IE for matrix multiplication

template< int ISIZE=Size0< DST_MATRIX >, int JSIZE=Size1< DST_MATRIX >, int KSIZE=Size2< MATRIX_A >, ... >
void Rij_eq_AikBkj( DST_MATRIX && dstMatrix, MATRIX_A const & matrixA, MATRIX_B const & matrixB );

you only get anything if dstMatrix is a c-array and so is matrixA.

[rrsettgast]

@corbett5 Odd...I couldn't get the overload to work when I tried it....but now it works fine. Must be my cognitive decline coming into play.

I am looking at this from a usage perspective. It is nice to not have to specify the sizes if they can be deduced. In the case of an ArraySlice/ArrayView/C-array/R1Tensor, they can be deduced. The cost is that we have to:

1. provide inspection capabilities for the types we want to deduce
2. have to maintain a function for the non-deduced types to call the "impl/deduced" function.
3. It is more complicated to do this for multidimensional objects. However it is straight forward as long as the Size0, Size1, ... inspection capabilities exist.
4. Mixing types that are deduced and non-deduced probably won't work.

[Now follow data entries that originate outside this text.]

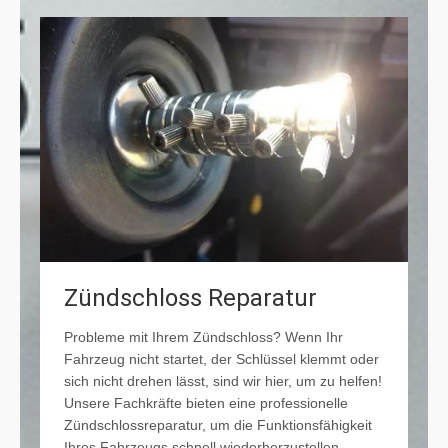
Zündschloss Reparatur
Probleme mit Ihrem Zündschloss? Wenn Ihr
Fahrzeug nicht startet, der Schlüssel klemmt oder
sich nicht drehen lässt, sind wir hier, um zu helfen!
Unsere Fachkräfte bieten eine professionelle
Zündschlossreparatur, um die Funktionsfähigkeit
Ihres Fahrzeugs schnell wiederherzustellen.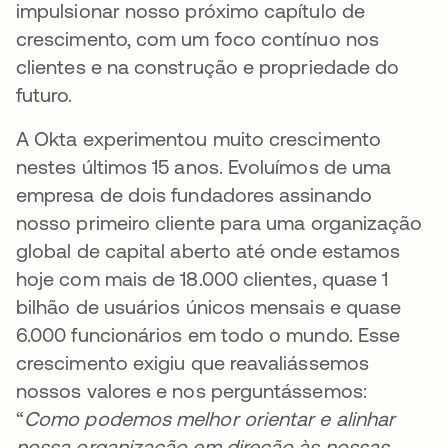
impulsionar nosso próximo capítulo de
crescimento, com um foco contínuo nos
clientes e na construção e propriedade do
futuro.
A Okta experimentou muito crescimento
nestes últimos 15 anos. Evoluímos de uma
empresa de dois fundadores assinando
nosso primeiro cliente para uma organização
global de capital aberto até onde estamos
hoje com mais de 18.000 clientes, quase 1
bilhão de usuários únicos mensais e quase
6.000 funcionários em todo o mundo. Esse
crescimento exigiu que reavaliássemos
nossos valores e nos perguntássemos:
“
Como podemos melhor orientar e alinhar
nossa organização em direção às nossas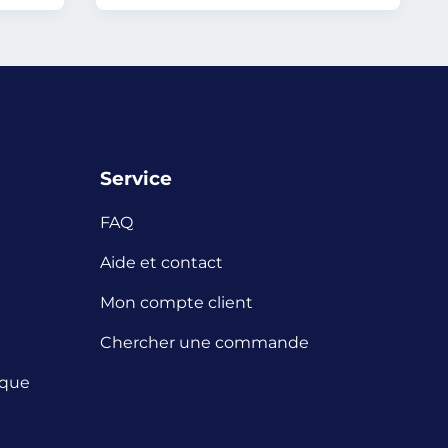
Service
FAQ
Aide et contact
Mon compte client
Chercher une commande
ique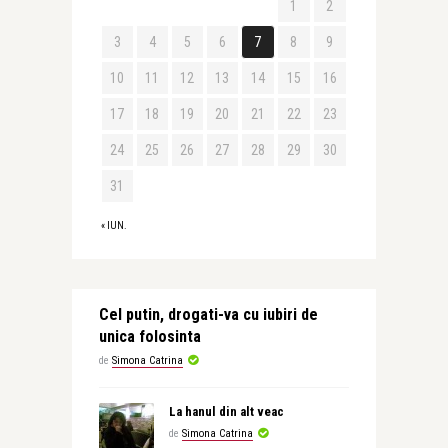
1
2
3
4
5
6
7
8
9
10
11
12
13
14
15
16
17
18
19
20
21
22
23
24
25
26
27
28
29
30
31
« IUN.
Cel putin, drogati-va cu iubiri de
unica folosinta
de
Simona Catrina
La hanul din alt veac
de
Simona Catrina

Is this a fair set of statements?

[corbett5]

ArraySlice/ArrayView cannot be deduced at compile time.

[rrsettgast]

Duh. I guess we would have to wait until we have compile-time dims added.

[rrsettgast]

Did you ever put together a proposal for compile time dims, or are we waiting for RAJA to do it first?

[corbett5]

No, I could do it but it would take a fair bit of time. You could do it in steps though, the first of which would be to get rid of the strides.

[corbett5]

If you keep the strides you get the advantage of deducing and not-having to resize and it would be much quicker. But the indexing math would be unchanged.

[rrsettgast]

I still think it is worth doing and just adding to the deducable types when they become available. I just really dislike having to specify the dims for something that is fixed dim at compile time and can be deduced.